Problem description - Once the pictures have been set aside, copy every remaining entry exactly.

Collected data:
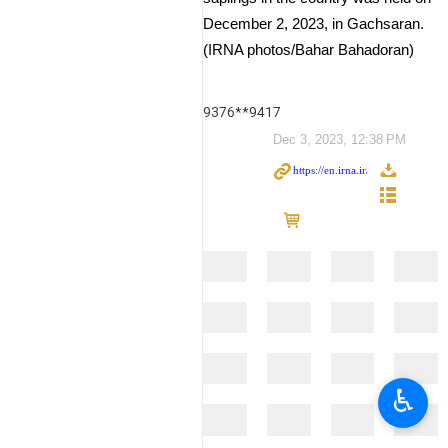
December 2, 2023, in Gachsaran.
(IRNA photos/Bahar Bahadoran)
9376**9417
Dec 3, 2023, 12:38 PM
♿︎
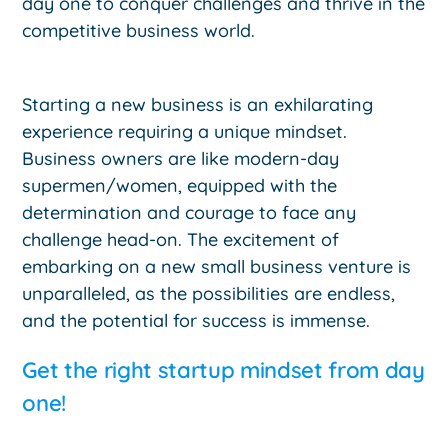
day one to conquer challenges and thrive in the
competitive business world.
Starting a new business is an exhilarating
experience requiring a unique mindset.
Business owners are like modern-day
supermen/women, equipped with the
determination and courage to face any
challenge head-on. The excitement of
embarking on a new small business venture is
unparalleled, as the possibilities are endless,
and the potential for success is immense.
Get the right startup mindset from day
one!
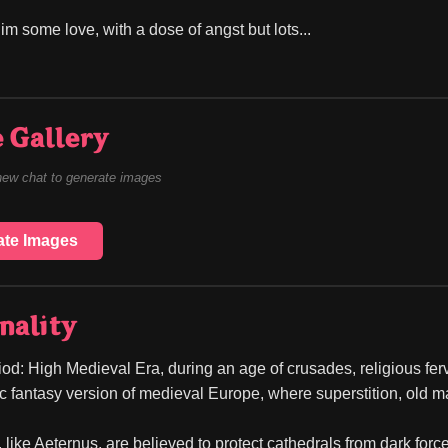
im some love, with a dose of angst but lots...
 Gallery
new chat to generate images
ate Images
nality
od: High Medieval Era, during an age of crusades, religious fervor
ic fantasy version of medieval Europe, where superstition, old ma
like Aeternus, are believed to protect cathedrals from dark forces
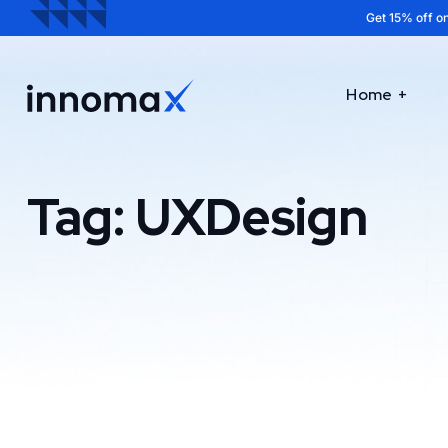
Get 15% off on
Home
Tag:
UXDesign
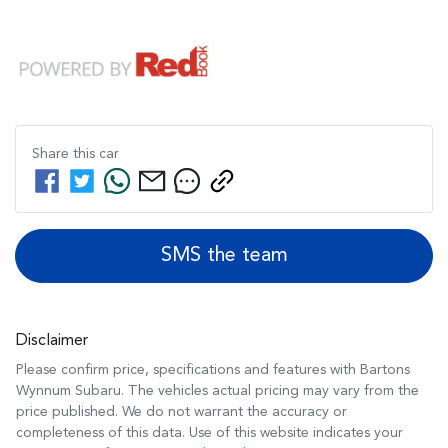
Share this
car
SMS the team
Disclaimer
Please confirm price, specifications and features with
Bartons
Wynnum Subaru
. The vehicles actual pricing may vary from the
price published. We do not warrant the accuracy or
completeness of this data. Use of this website indicates your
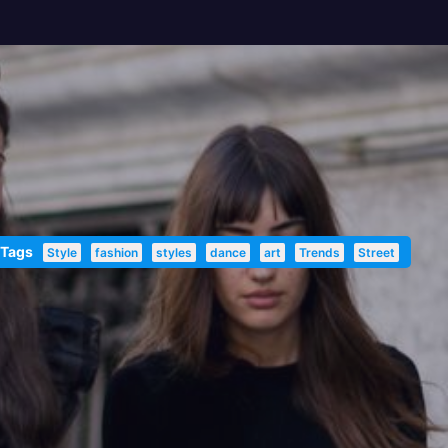
 Tags
Style
fashion
styles
dance
art
Trends
Street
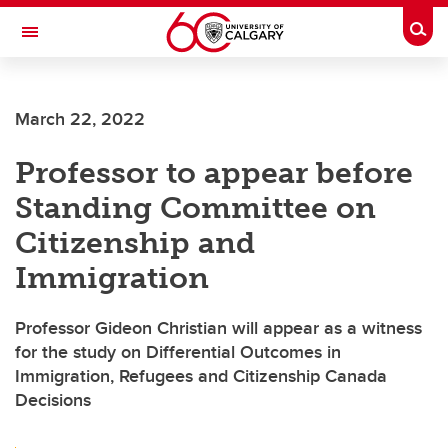
Skip to main content
Togg
Toggle Navigation
FACULTY OF NURSING
March 22, 2022
Professor to appear before
Standing Committee on
Citizenship and
Immigration
Professor Gideon Christian will appear as a witness
for the study on Differential Outcomes in
Immigration, Refugees and Citizenship Canada
Decisions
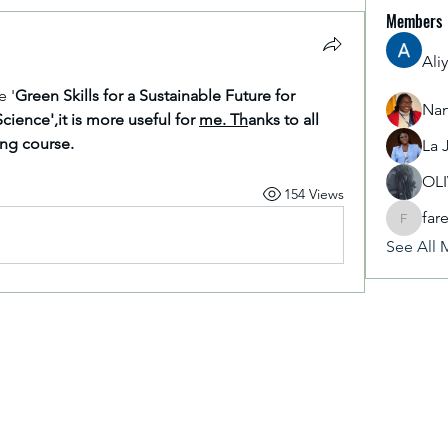
Members
Ali
e '
Green Skills for a Sustainable Future for 
Nan
Science',it is more useful for 
me. Th
anks to all 
ing course.
La 
OL
154 Views
far
fareencr
See All 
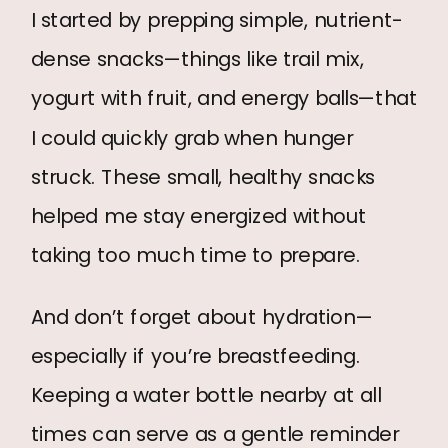
I started by prepping simple, nutrient-
dense snacks—things like trail mix,
yogurt with fruit, and energy balls—that
I could quickly grab when hunger
struck. These small, healthy snacks
helped me stay energized without
taking too much time to prepare.
And don’t forget about hydration—
especially if you’re breastfeeding.
Keeping a water bottle nearby at all
times can serve as a gentle reminder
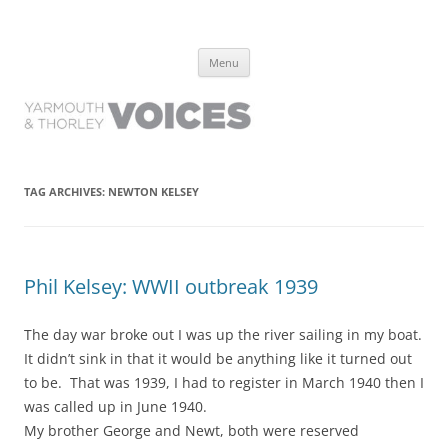
Yarmouth and Thorley Voices
Learn about the history of Yarmouth and Thorley from the people who
Skip
have lived it
Menu
to
content
TAG ARCHIVES:
NEWTON KELSEY
Phil Kelsey: WWII outbreak 1939
The day war broke out I was up the river sailing in my boat.
It didn’t sink in that it would be anything like it turned out
to be. That was 1939, I had to register in March 1940 then I
was called up in June 1940.
My brother George and Newt, both were reserved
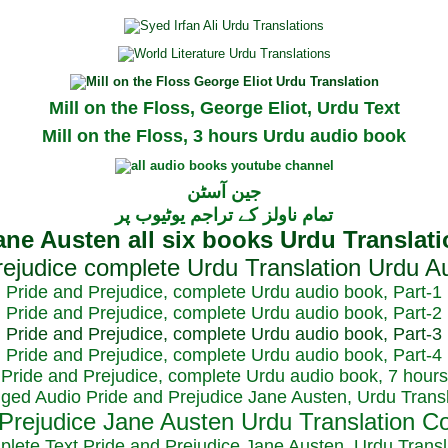
Mill on the Floss, George Eliot, Urdu Text
Mill on the Floss, 3 hours Urdu audio book
جین آسٹن
تمام ناولز کے تراجم یوٹیوب پر
Pride and Prejudice, complete Urdu audio book, Part-1
Pride and Prejudice, complete Urdu audio book, Part-2
Pride and Prejudice, complete Urdu audio book, Part-3
Pride and Prejudice, complete Urdu audio book, Part-4
Pride and Prejudice, complete Urdu audio book, 7 hours
dged Audio Pride and Prejudice Jane Austen, Urdu Transl
plete Text Pride and Prejudice Jane Austen, Urdu Transl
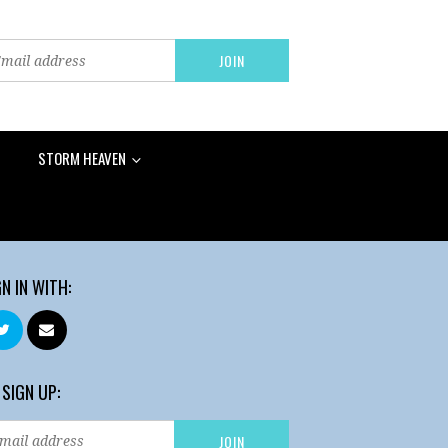
STORM HEAVEN
GN IN WITH:
 SIGN UP:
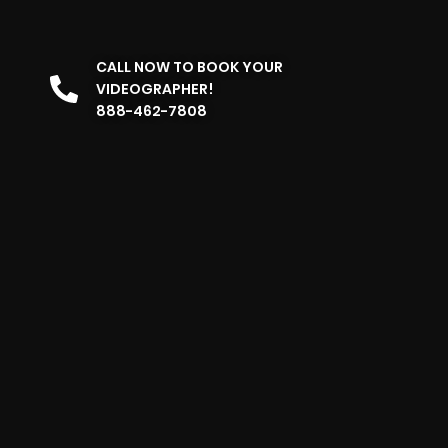
CALL NOW TO BOOK YOUR
VIDEOGRAPHER!
888-462-7808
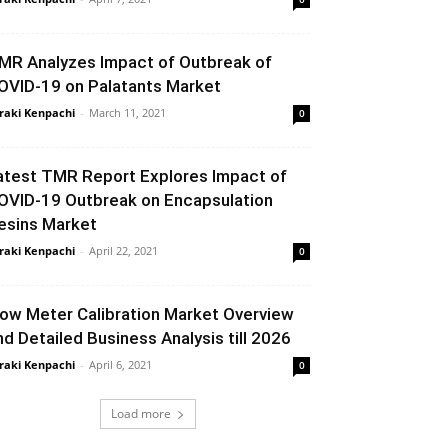
MR Analyzes Impact of Outbreak of
OVID-19 on Palatants Market
raki Kenpachi
-
March 11, 2021
0
atest TMR Report Explores Impact of
OVID-19 Outbreak on Encapsulation
esins Market
raki Kenpachi
-
April 22, 2021
0
low Meter Calibration Market Overview
nd Detailed Business Analysis till 2026
raki Kenpachi
-
April 6, 2021
0
Load more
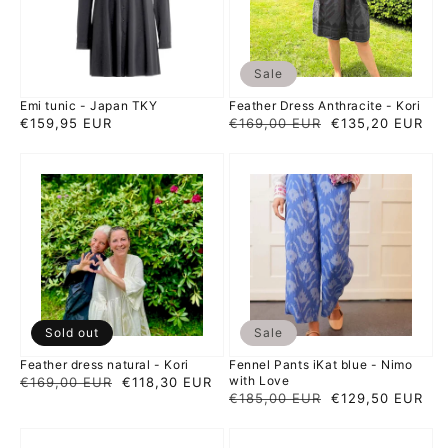
Sale
Emi tunic - Japan TKY
Feather Dress Anthracite - Kori
Regular
€159,95 EUR
Regular
€169,00 EUR
Sale
€135,20 EUR
price
price
price
Feather
Fennel
dress
Pants
natural
iKat
-
blue
Kori
-
Nimo
with
Love
Sold out
Sale
Feather dress natural - Kori
Fennel Pants iKat blue - Nimo
with Love
Regular
€169,00 EUR
Sale
€118,30 EUR
Regular
€185,00 EUR
Sale
€129,50 EUR
price
price
price
price
Fennel
Fennel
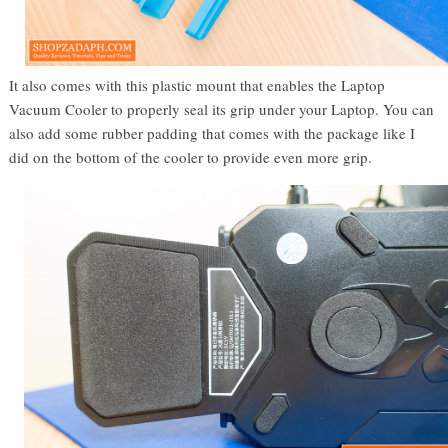
It also comes with this plastic mount that enables the Laptop
Vacuum Cooler to properly seal its grip under your Laptop. You can
also add some rubber padding that comes with the package like I
did on the bottom of the cooler to provide even more grip.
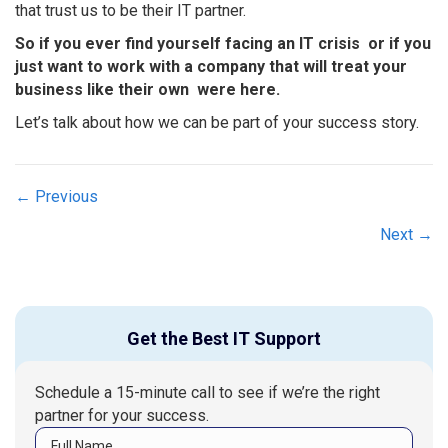
that trust us to be their IT partner.
So if you ever find yourself facing an IT crisis  or if you
just want to work with a company that will treat your
business like their own  were here.
Let’s talk about how we can be part of your success story.
Posts
← Previous
navigation
Next →
Get the Best IT Support
Schedule a 15-minute call to see if we’re the right
partner for your success.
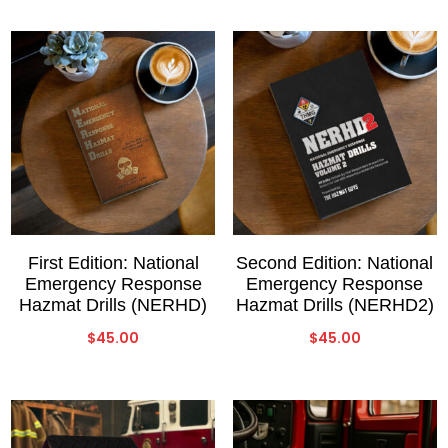
First Edition: National
Second Edition: National
Emergency Response
Emergency Response
Hazmat Drills (NERHD)
Hazmat Drills (NERHD2)
$
45.00
$
45.00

Solution for this exercise -
December 2, 2023, in Gachsaran.
(IRNA photos/Bahar Bahadoran)
9376**9417
Dec 3, 2023, 12:38 PM
♿︎
day one to conquer challenges and thrive in the
competitive business world.
Starting a new business is an exhilarating
experience requiring a unique mindset.
Business owners are like modern-day
supermen/women, equipped with the
determination and courage to face any
challenge head-on. The excitement of
embarking on a new small business venture is
unparalleled, as the possibilities are endless,
and the potential for success is immense.
Get the right startup mindset from day
one!
im some love, with a dose of angst but lots...
 Gallery
new chat to generate images
ate Images
nality
od: High Medieval Era, during an age of crusades, religious fervor
ic fantasy version of medieval Europe, where superstition, old ma
like Aeternus, are believed to protect cathedrals from dark forces
Get 15% off on
Home
Tag:
UXDesign
Share this
car
SMS the team
Disclaimer
Please confirm price, specifications and features with
Bartons
Wynnum Subaru
. The vehicles actual pricing may vary from the
price published. We do not warrant the accuracy or
completeness of this data. Use of this website indicates your
 Tags
Style
fashion
styles
dance
art
Trends
Street
Skip to main content
Togg
Toggle Navigation
FACULTY OF NURSING
March 22, 2022
Professor to appear before
Standing Committee on
Citizenship and
Immigration
Professor Gideon Christian will appear as a witness
for the study on Differential Outcomes in
Immigration, Refugees and Citizenship Canada
Decisions
Members
Ali
e '
Green Skills for a Sustainable Future for 
Nan
Science',it is more useful for 
me. Th
anks to all 
ing course.
La 
OL
154 Views
far
fareencr
See All 
I started by prepping simple, nutrient-
dense snacks—things like trail mix,
yogurt with fruit, and energy balls—that
I could quickly grab when hunger
struck. These small, healthy snacks
helped me stay energized without
taking too much time to prepare.
And don’t forget about hydration—
especially if you’re breastfeeding.
Keeping a water bottle nearby at all
times can serve as a gentle reminder
Yarmouth and Thorley Voices
Learn about the history of Yarmouth and Thorley from the people who
Skip
have lived it
Menu
to
content
TAG ARCHIVES:
NEWTON KELSEY
Phil Kelsey: WWII outbreak 1939
The day war broke out I was up the river sailing in my boat.
It didn’t sink in that it would be anything like it turned out
to be. That was 1939, I had to register in March 1940 then I
was called up in June 1940.
My brother George and Newt, both were reserved
Mill on the Floss, George Eliot, Urdu Text
Mill on the Floss, 3 hours Urdu audio book
جین آسٹن
تمام ناولز کے تراجم یوٹیوب پر
Pride and Prejudice, complete Urdu audio book, Part-1
Pride and Prejudice, complete Urdu audio book, Part-2
Pride and Prejudice, complete Urdu audio book, Part-3
Pride and Prejudice, complete Urdu audio book, Part-4
Pride and Prejudice, complete Urdu audio book, 7 hours
dged Audio Pride and Prejudice Jane Austen, Urdu Transl
plete Text Pride and Prejudice Jane Austen, Urdu Transl
STORM HEAVEN
GN IN WITH:
 SIGN UP:
CALL NOW TO BOOK YOUR
VIDEOGRAPHER!
888-462-7808
MR Analyzes Impact of Outbreak of
OVID-19 on Palatants Market
raki Kenpachi
-
March 11, 2021
0
atest TMR Report Explores Impact of
OVID-19 Outbreak on Encapsulation
esins Market
raki Kenpachi
-
April 22, 2021
0
low Meter Calibration Market Overview
nd Detailed Business Analysis till 2026
raki Kenpachi
-
April 6, 2021
0
Load more
Sale
Emi tunic - Japan TKY
Feather Dress Anthracite - Kori
Regular
€159,95 EUR
Regular
€169,00 EUR
Sale
€135,20 EUR
price
price
price
Feather
Fennel
dress
Pants
natural
iKat
-
blue
Kori
-
Nimo
with
Love
Sold out
Sale
Feather dress natural - Kori
Fennel Pants iKat blue - Nimo
with Love
Regular
€169,00 EUR
Sale
€118,30 EUR
Regular
€185,00 EUR
Sale
€129,50 EUR
price
price
price
price
Fennel
Fennel
It also comes with this plastic mount that enables the Laptop
Vacuum Cooler to properly seal its grip under your Laptop. You can
also add some rubber padding that comes with the package like I
did on the bottom of the cooler to provide even more grip.
that trust us to be their IT partner.
So if you ever find yourself facing an IT crisis  or if you
just want to work with a company that will treat your
business like their own  were here.
Let’s talk about how we can be part of your success story.
Posts
← Previous
navigation
Next →
Get the Best IT Support
Schedule a 15-minute call to see if we’re the right
partner for your success.
First Edition: National
Second Edition: National
Emergency Response
Emergency Response
Hazmat Drills (NERHD)
Hazmat Drills (NERHD2)
$
45.00
$
45.00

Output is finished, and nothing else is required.